Material for the task: Begin

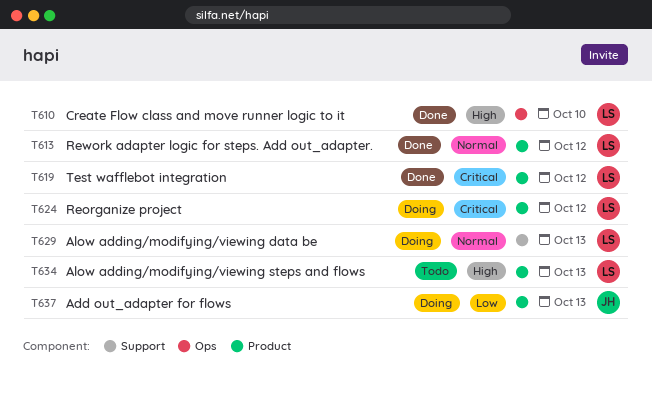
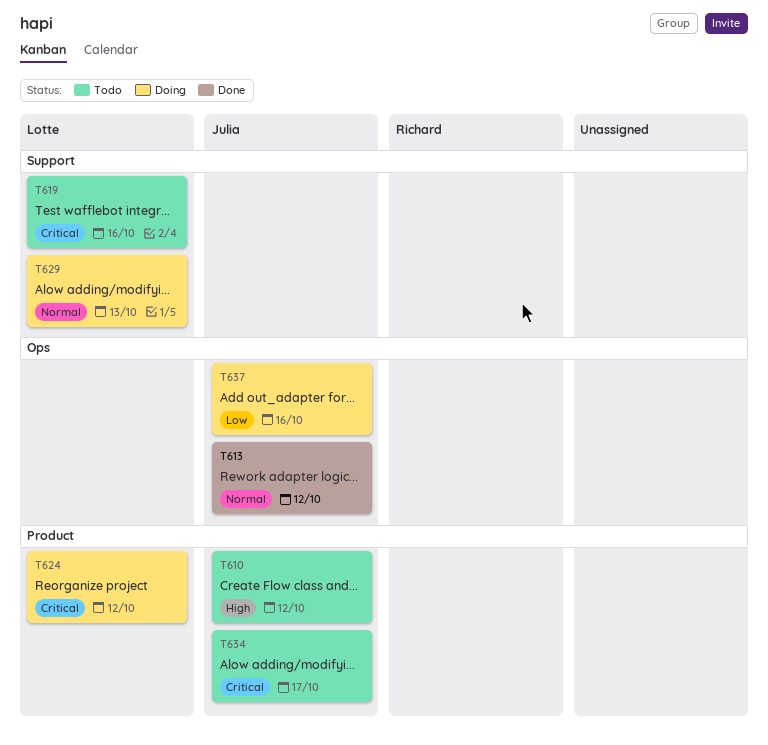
T610, status: Done -> Todo
T610, owner: Lotte -> Julia
T610, label: Ops -> Product
T610, due: Oct 10 -> Oct 12
T613, owner: Lotte -> Julia
T613, label: Product -> Ops
T619, status: Done -> Todo
T619, label: Product -> Support
T619, due: Oct 12 -> Oct 16
T634, owner: Lotte -> Julia
T634, priority: High -> Critical
T634, due: Oct 13 -> Oct 17
T637, label: Product -> Ops
T637, due: Oct 13 -> Oct 16

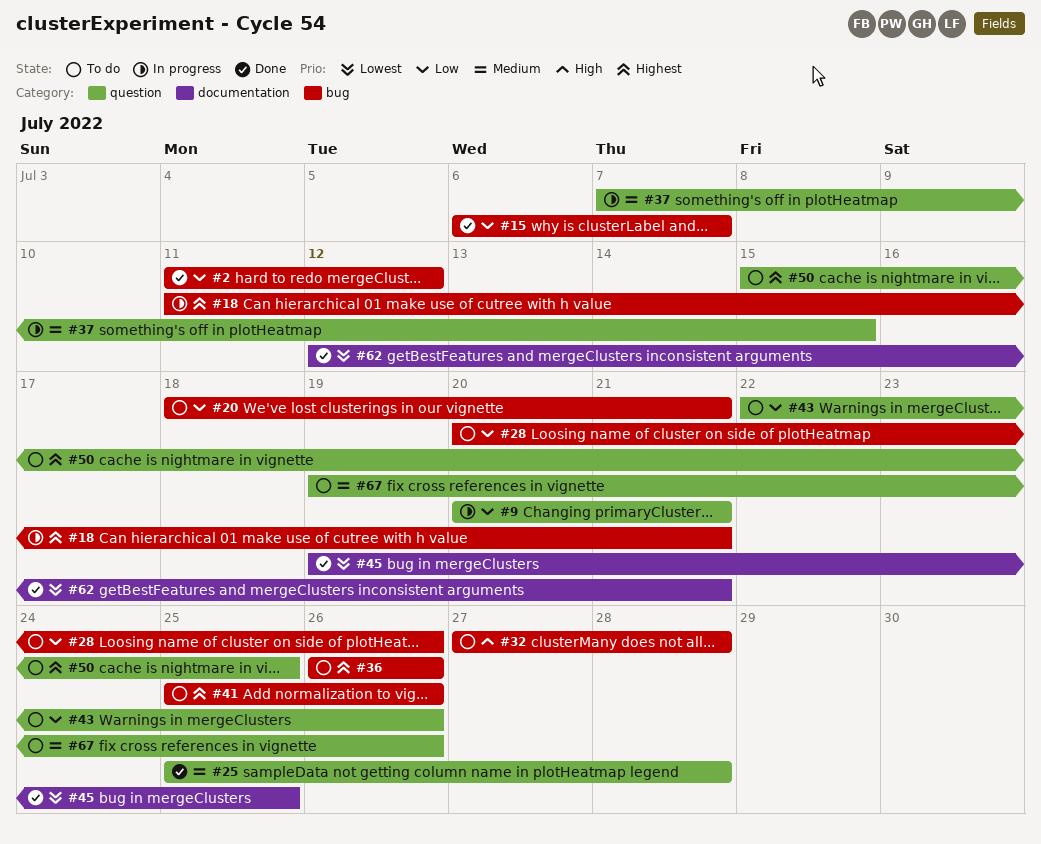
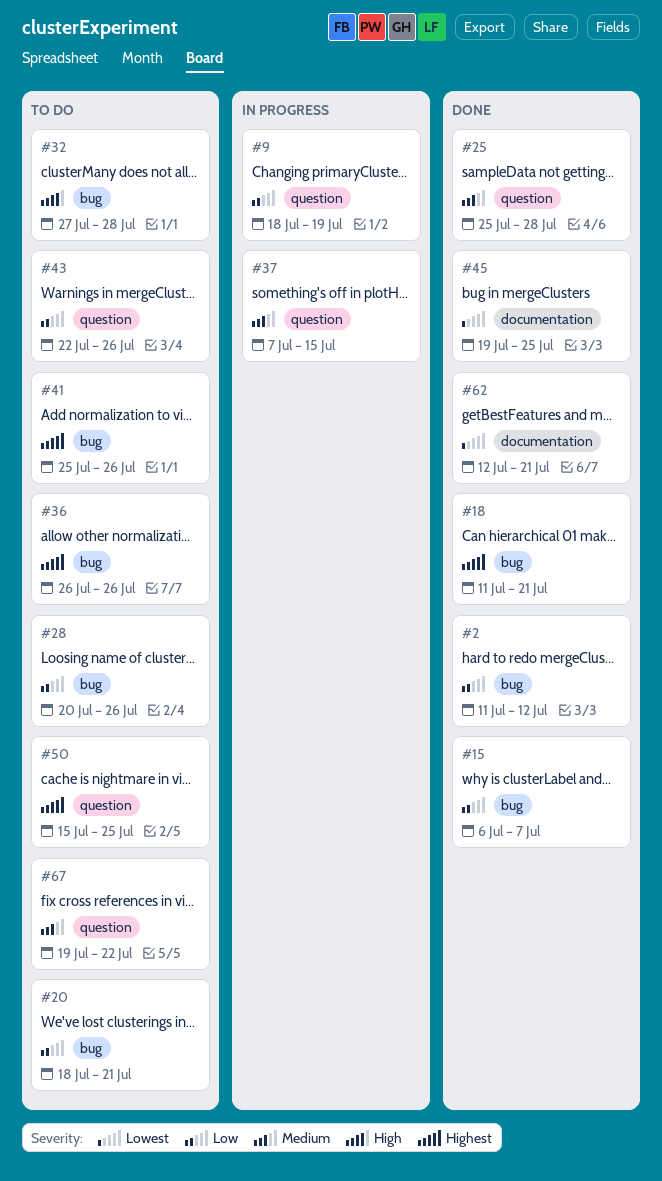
#9, start: Jul 20 -> Jul 18
#9, due: Jul 21 -> Jul 19
#18, status: In progress -> Done
#67, due: Jul 26 -> Jul 22

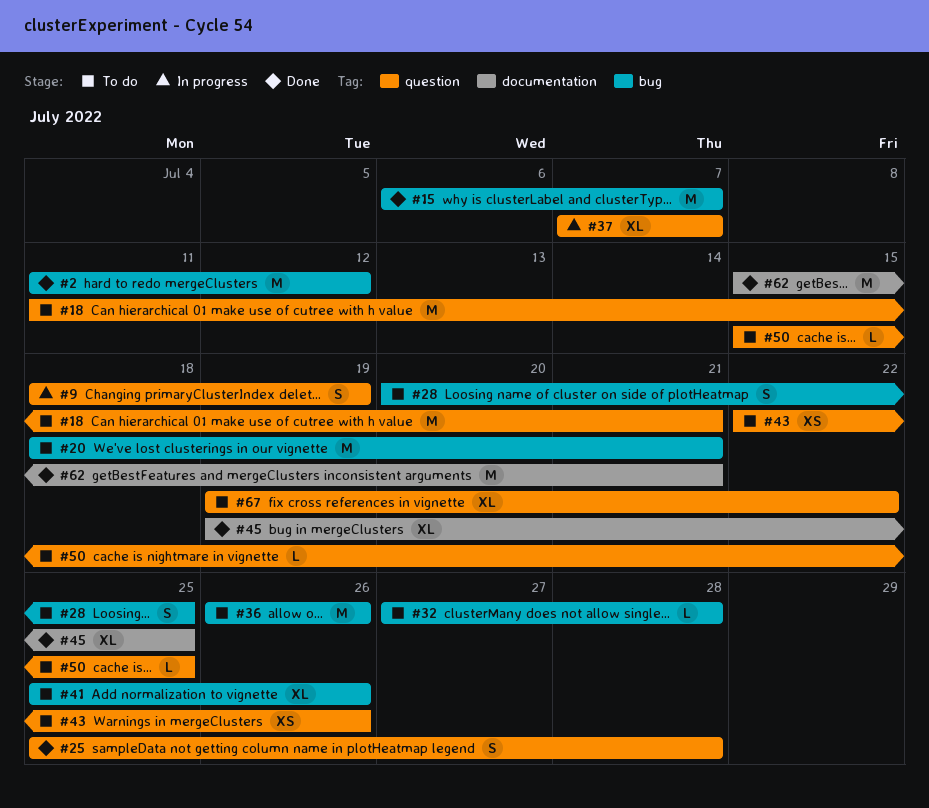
#18, status: Done -> To do
#18, label: bug -> question
#28, due: Jul 26 -> Jul 25
#37, due: Jul 15 -> Jul 7
#62, start: Jul 12 -> Jul 15

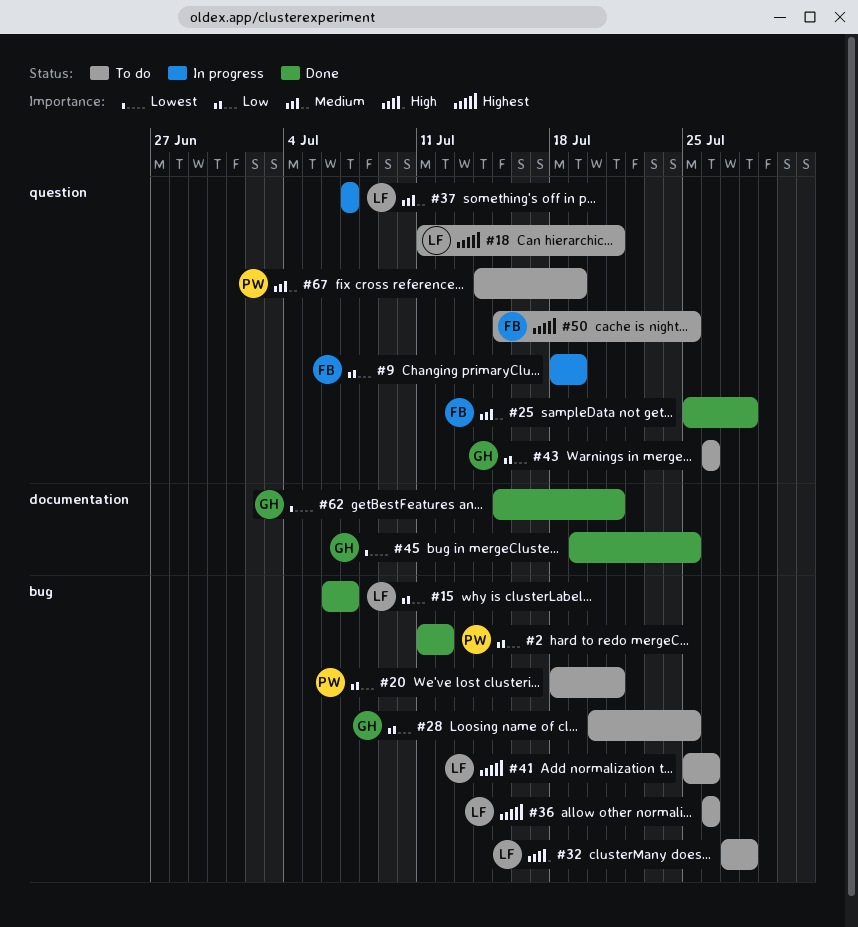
#43, start: Jul 22 -> Jul 26
#67, start: Jul 19 -> Jul 14
#67, due: Jul 22 -> Jul 19

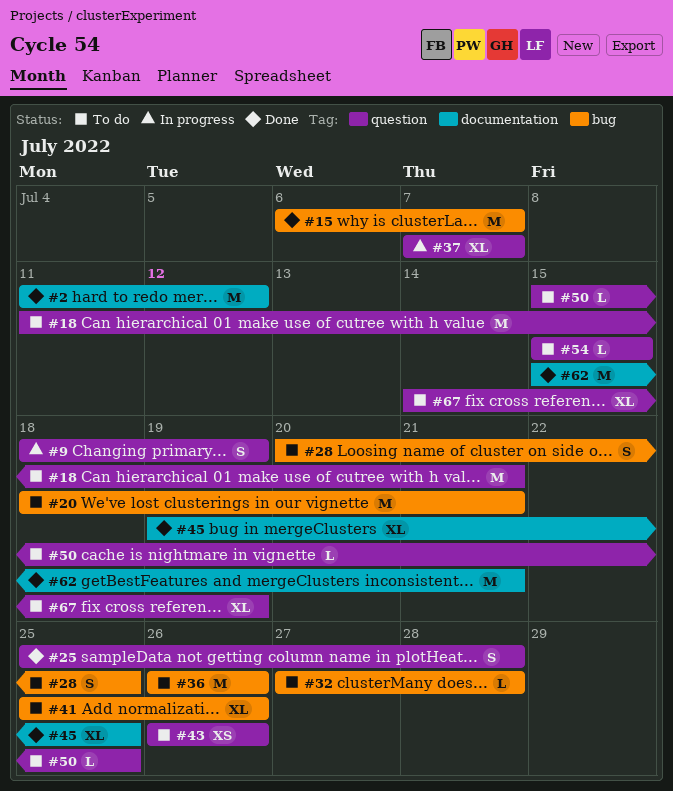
#2, label: bug -> documentation
#54: none -> present

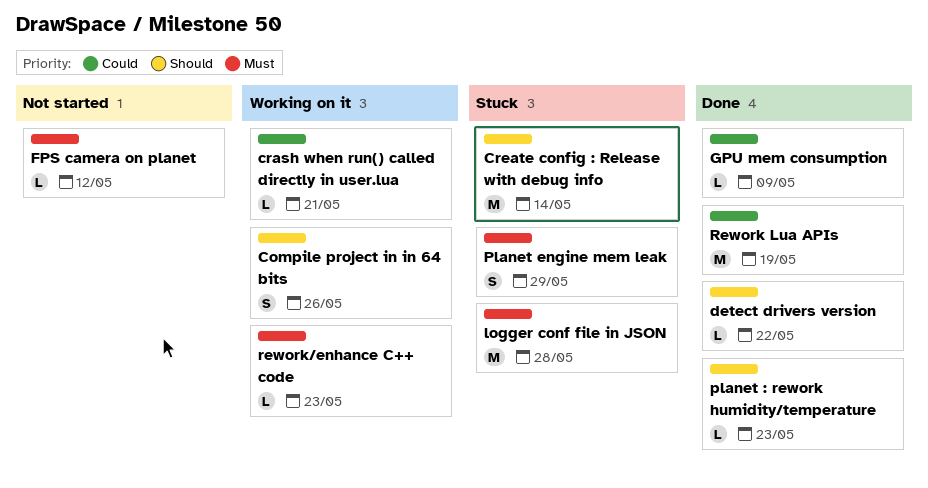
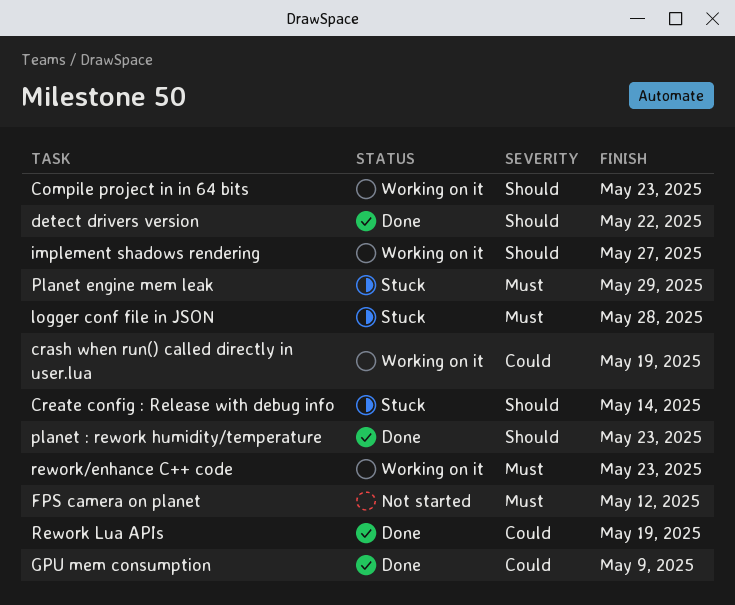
Compile project in in 64 bits, due: May 26 -> May 23
crash when run() called directly in user.lua, due: May 21 -> May 19
implement shadows rendering: none -> present

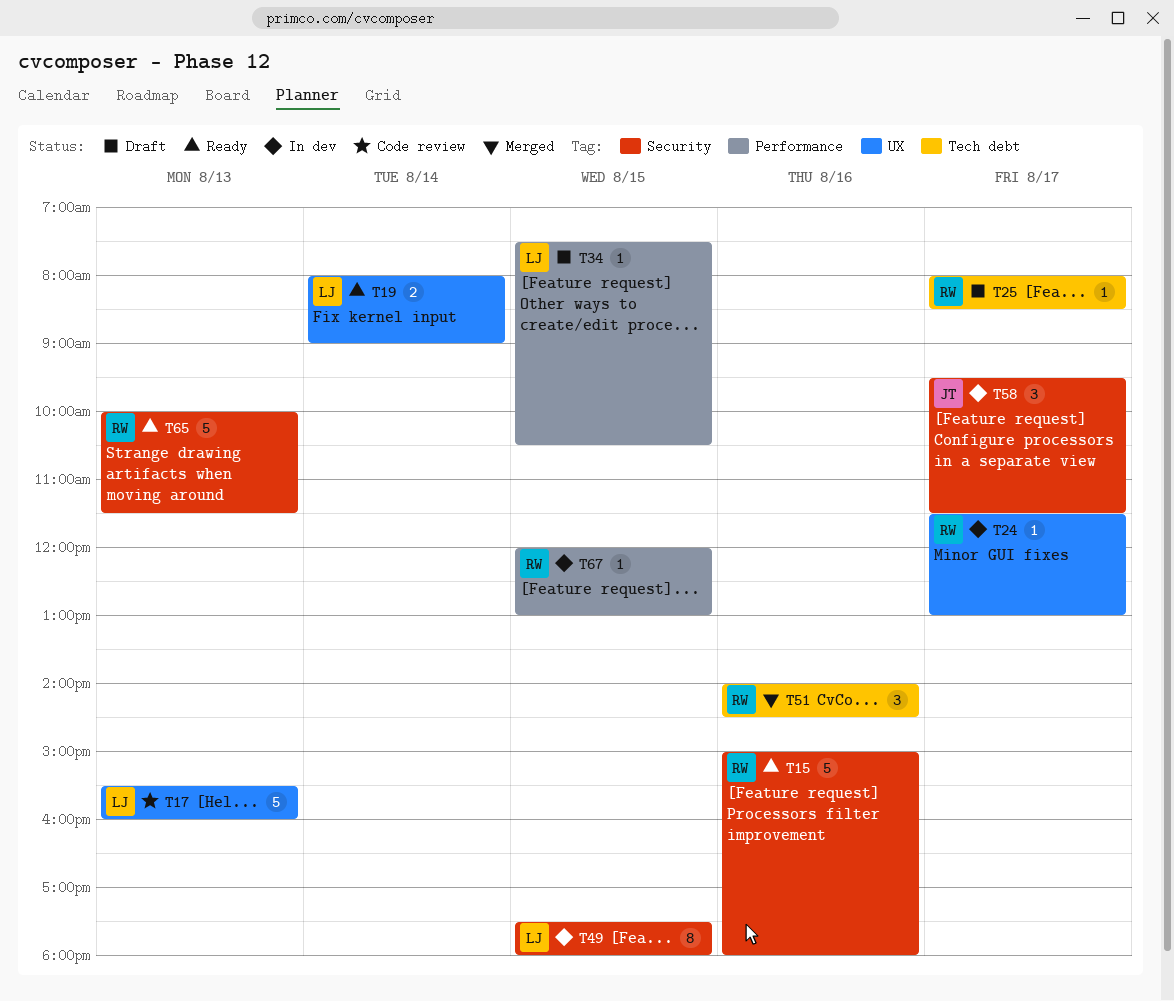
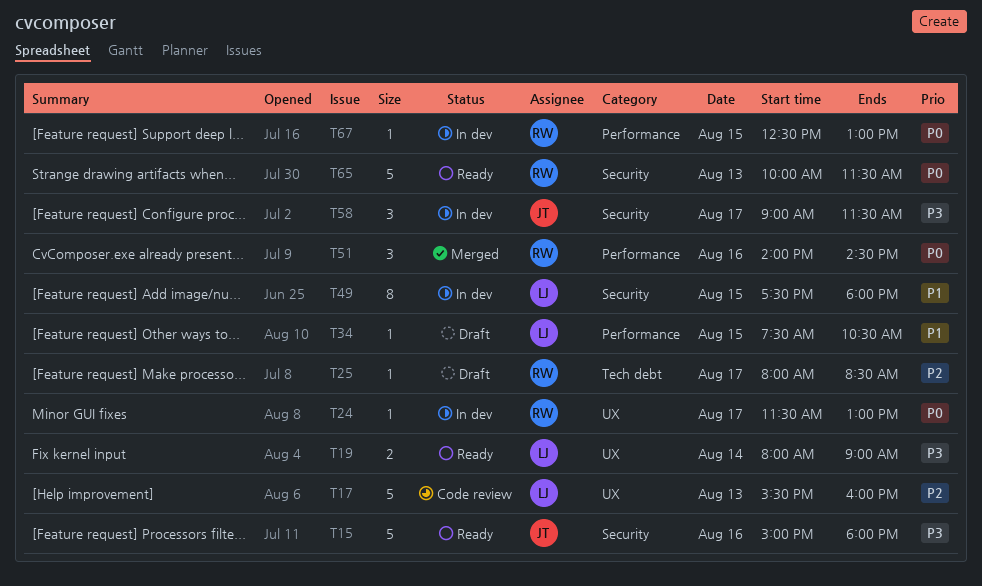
T15, owner: RW -> JT
T51, label: Tech debt -> Performance
T58, begins: 09:30 -> 09:00
T67, begins: 12:00 -> 12:30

Material for the task: End

Without the pictures, copy the material exactly as given.

T610, status: Done -> Todo
T610, owner: Lotte -> Julia
T610, label: Ops -> Product
T610, due: Oct 10 -> Oct 12
T613, owner: Lotte -> Julia
T613, label: Product -> Ops
T619, status: Done -> Todo
T619, label: Product -> Support
T619, due: Oct 12 -> Oct 16
T634, owner: Lotte -> Julia
T634, priority: High -> Critical
T634, due: Oct 13 -> Oct 17
T637, label: Product -> Ops
T637, due: Oct 13 -> Oct 16

#9, start: Jul 20 -> Jul 18
#9, due: Jul 21 -> Jul 19
#18, status: In progress -> Done
#67, due: Jul 26 -> Jul 22

#18, status: Done -> To do
#18, label: bug -> question
#28, due: Jul 26 -> Jul 25
#37, due: Jul 15 -> Jul 7
#62, start: Jul 12 -> Jul 15

#43, start: Jul 22 -> Jul 26
#67, start: Jul 19 -> Jul 14
#67, due: Jul 22 -> Jul 19

#2, label: bug -> documentation
#54: none -> present

Compile project in in 64 bits, due: May 26 -> May 23
crash when run() called directly in user.lua, due: May 21 -> May 19
implement shadows rendering: none -> present

T15, owner: RW -> JT
T51, label: Tech debt -> Performance
T58, begins: 09:30 -> 09:00
T67, begins: 12:00 -> 12:30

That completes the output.